> [GIVEN PASSAGE]:
★ ★ ★ ★ ★ ★ ★
I'm using compare.linkage method in the record linkage package in R to compare similarity of 2 set of strings. The default string comparing method is jarowinkler with the 3 default weightages set at 1/3, 1/3 and 1/3.
I want to overwrite the default weightages to say 4/9, 4/9 and 1/9. How do I do that? Thanks in advance.
The default script is:
rpairs <- compare.linkage(StringSet1, StringSet2, strcmp = TRUE, strcmpfun = jarowinkler)
You have to create your own comparison function, which compares two strings. In that function you can call jarowinkler
. The easiest way to do this is to create a closure:
jw <- function(W_1, W_2, W_3) {
function(str1, str2) {
jarowinkler(str1, str2, W_1, W_2, W_3)
}
}
This is a function to which to pass the weight parameters you want to use. This function returns a comparison function which you can use in your compare.linkage
call:
rpairs <- compare.linkage(StringSet1, StringSet2,
strcmp = TRUE, strcmpfun = jw(4/9, 4/9, 1/9))
The Jaro-Winkler algorithm counts the number of characters that match (withing a certain bandwidth) m
. For the two strings john
and johan
there are 4 characters that match (j
, o
, h
and n
). Taking only the selected characters:
john
jonh
It then counts the number of transpositions t
. In this case there is one transposition (the h
and n
are switched).
The Jaro similarity is given by:
1/3 * (w1 * m/l1 + w2 * m/l2 + w3 * (m-t)/m))
with l1
and l2
the lengths of the two strings. For weights all equal to 1/3 this results in a score between 0 and 1 (1=perfect match).
The Jaro-Winkler measure adds a 'bonus' for characters that match at the beginning of the string as there are usually less errors at the beginning (the measure is created for names). For more information see for example M.P.J van der Loo (2014), The stringdist Package for Approximate String Matching.
★ ★ ★ ★ ★ ★ ★
> [GIVEN DATA]:

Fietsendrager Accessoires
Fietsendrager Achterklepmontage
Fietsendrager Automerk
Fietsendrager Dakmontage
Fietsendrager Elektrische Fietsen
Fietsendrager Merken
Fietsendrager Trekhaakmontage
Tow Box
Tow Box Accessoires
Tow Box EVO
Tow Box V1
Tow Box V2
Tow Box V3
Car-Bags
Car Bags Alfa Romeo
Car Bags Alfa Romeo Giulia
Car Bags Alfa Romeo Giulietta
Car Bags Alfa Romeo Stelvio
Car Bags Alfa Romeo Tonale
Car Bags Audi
★ ★ ★ ★ ★ ★ ★
> [EXERCISE REQUIREMENTS]: Update the passage on Jaro-Winkler weights, everything from "I want to overwrite" down to "str2, W_1, W_2, W_3)", so that "closure" becomes "wrapper function". The rows can be left aside.

> [RESPONSE]:
I want to overwrite the default weightages to say 4/9, 4/9 and 1/9. How do I do that? Thanks in advance.
The default script is:
rpairs <- compare.linkage(StringSet1, StringSet2, strcmp = TRUE, strcmpfun = jarowinkler)
You have to create your own comparison function, which compares two strings. In that function you can call jarowinkler
. The easiest way to do this is to create a wrapper function:
jw <- function(W_1, W_2, W_3) {
function(str1, str2) {
jarowinkler(str1, str2, W_1, W_2, W_3)